GIVEN REQUEST: Convert every line of the listing into a JSON list of strings, one string per line and no blank lines. Omit the pictures.

## start INPUT MATERIAL

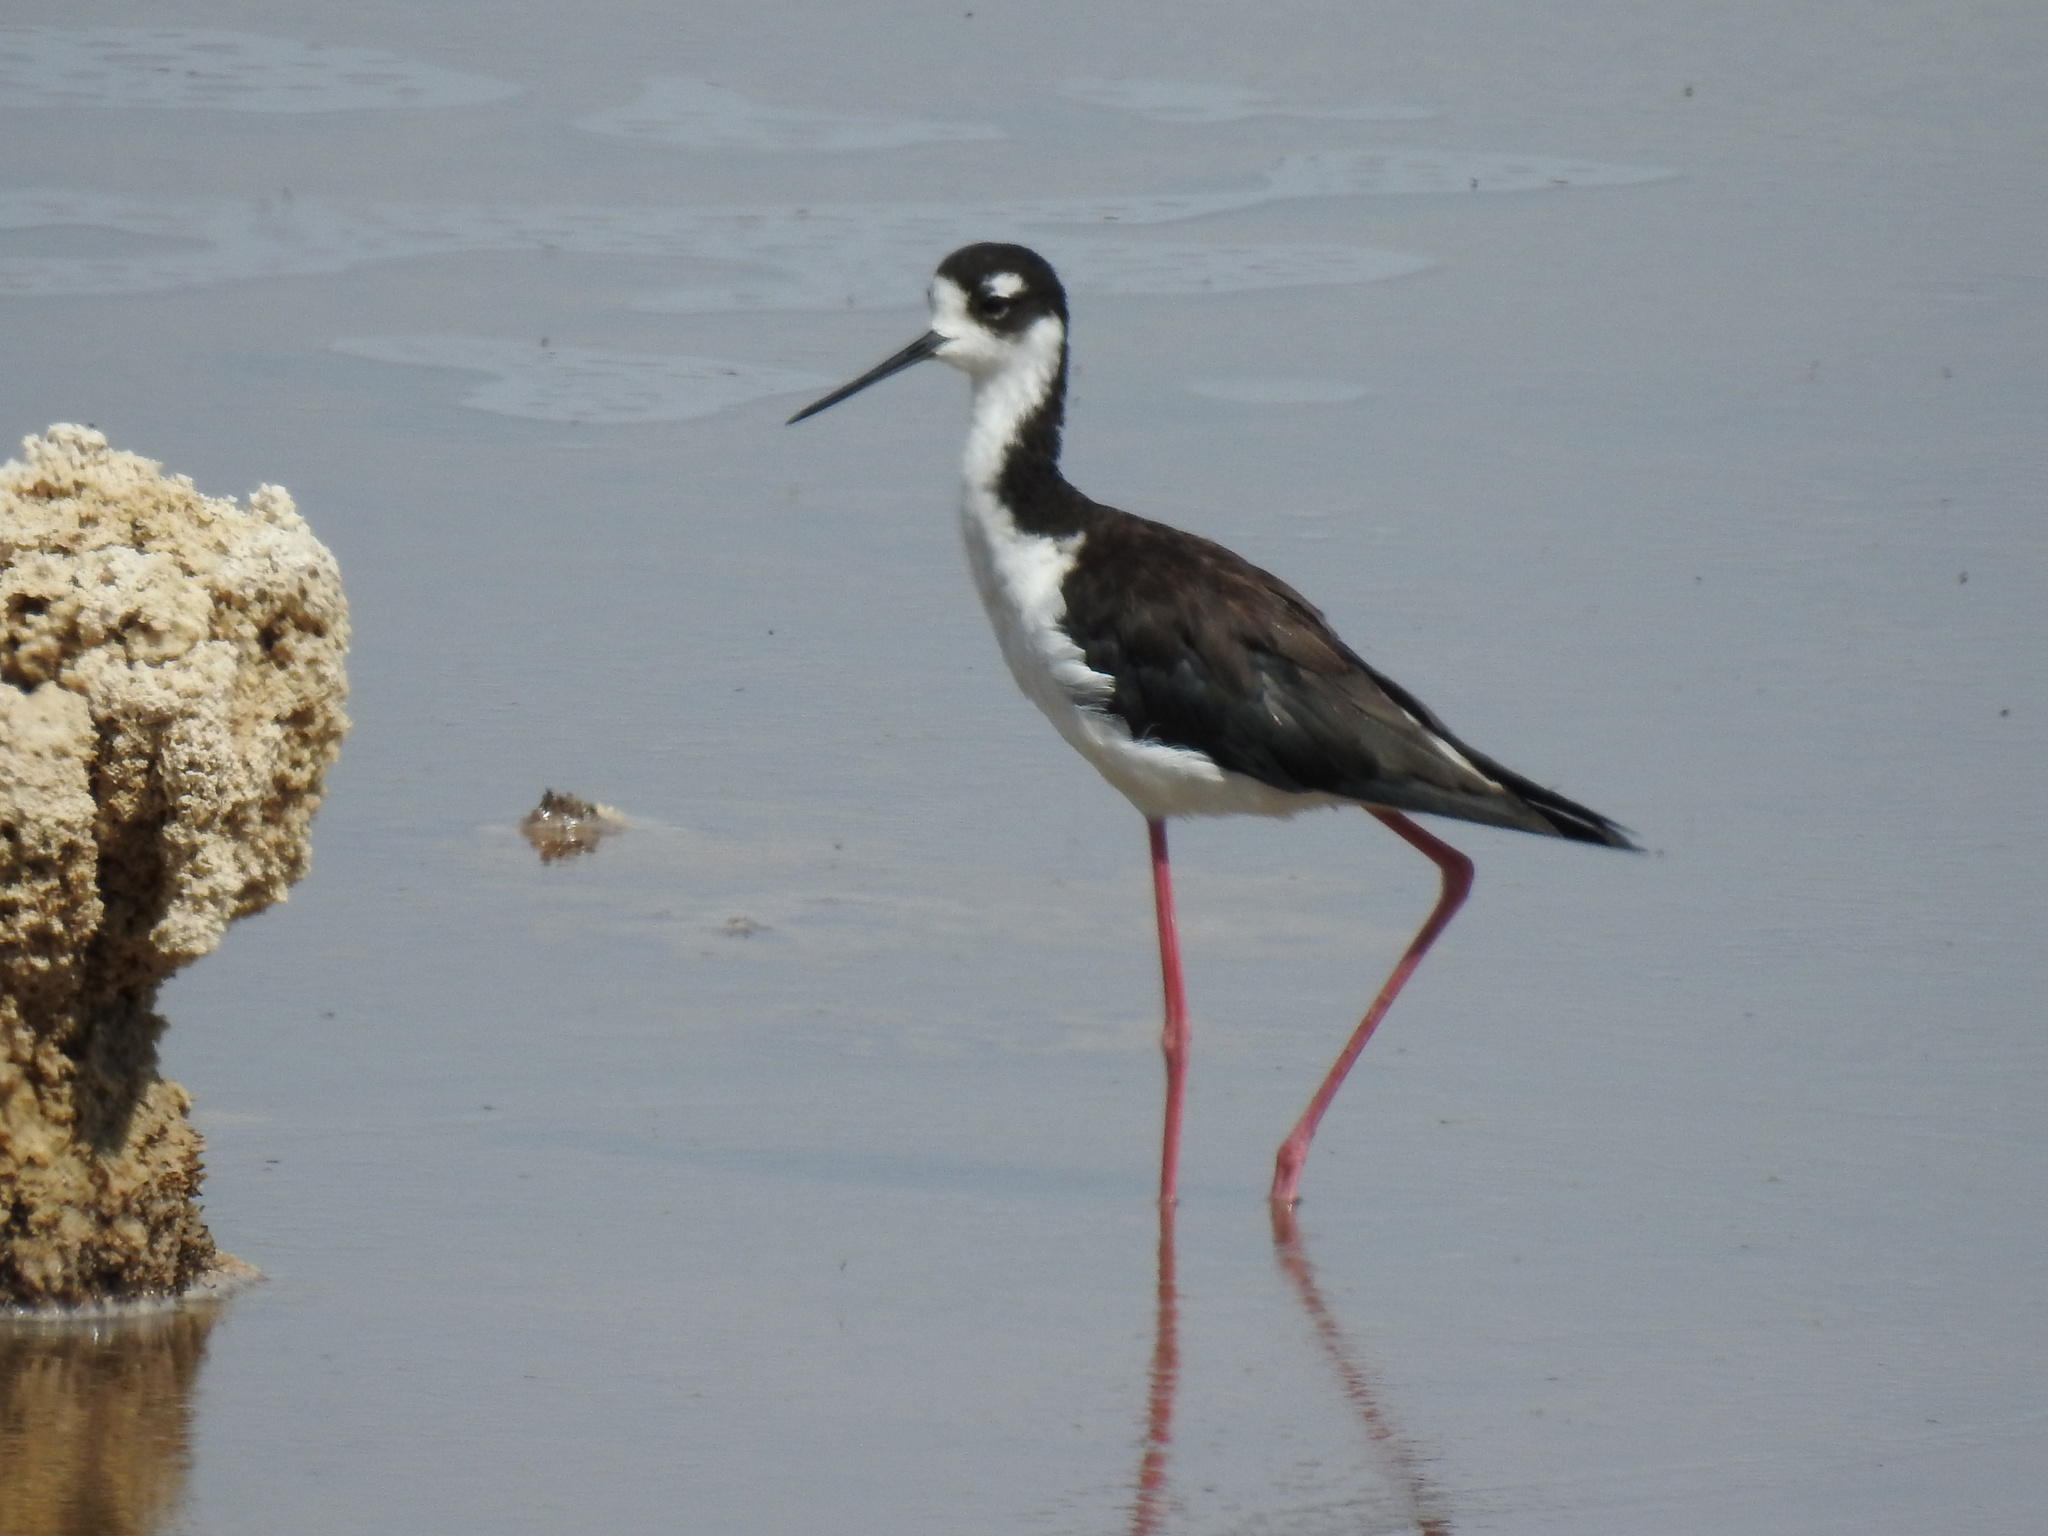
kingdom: Animalia
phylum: Chordata
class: Aves
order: Charadriiformes
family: Recurvirostridae
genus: Himantopus
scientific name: Himantopus mexicanus
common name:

## end INPUT MATERIAL

WRITTEN SOLUTION:
[
  "kingdom: Animalia",
  "phylum: Chordata",
  "class: Aves",
  "order: Charadriiformes",
  "family: Recurvirostridae",
  "genus: Himantopus",
  "scientific name: Himantopus mexicanus",
  "common name:"
]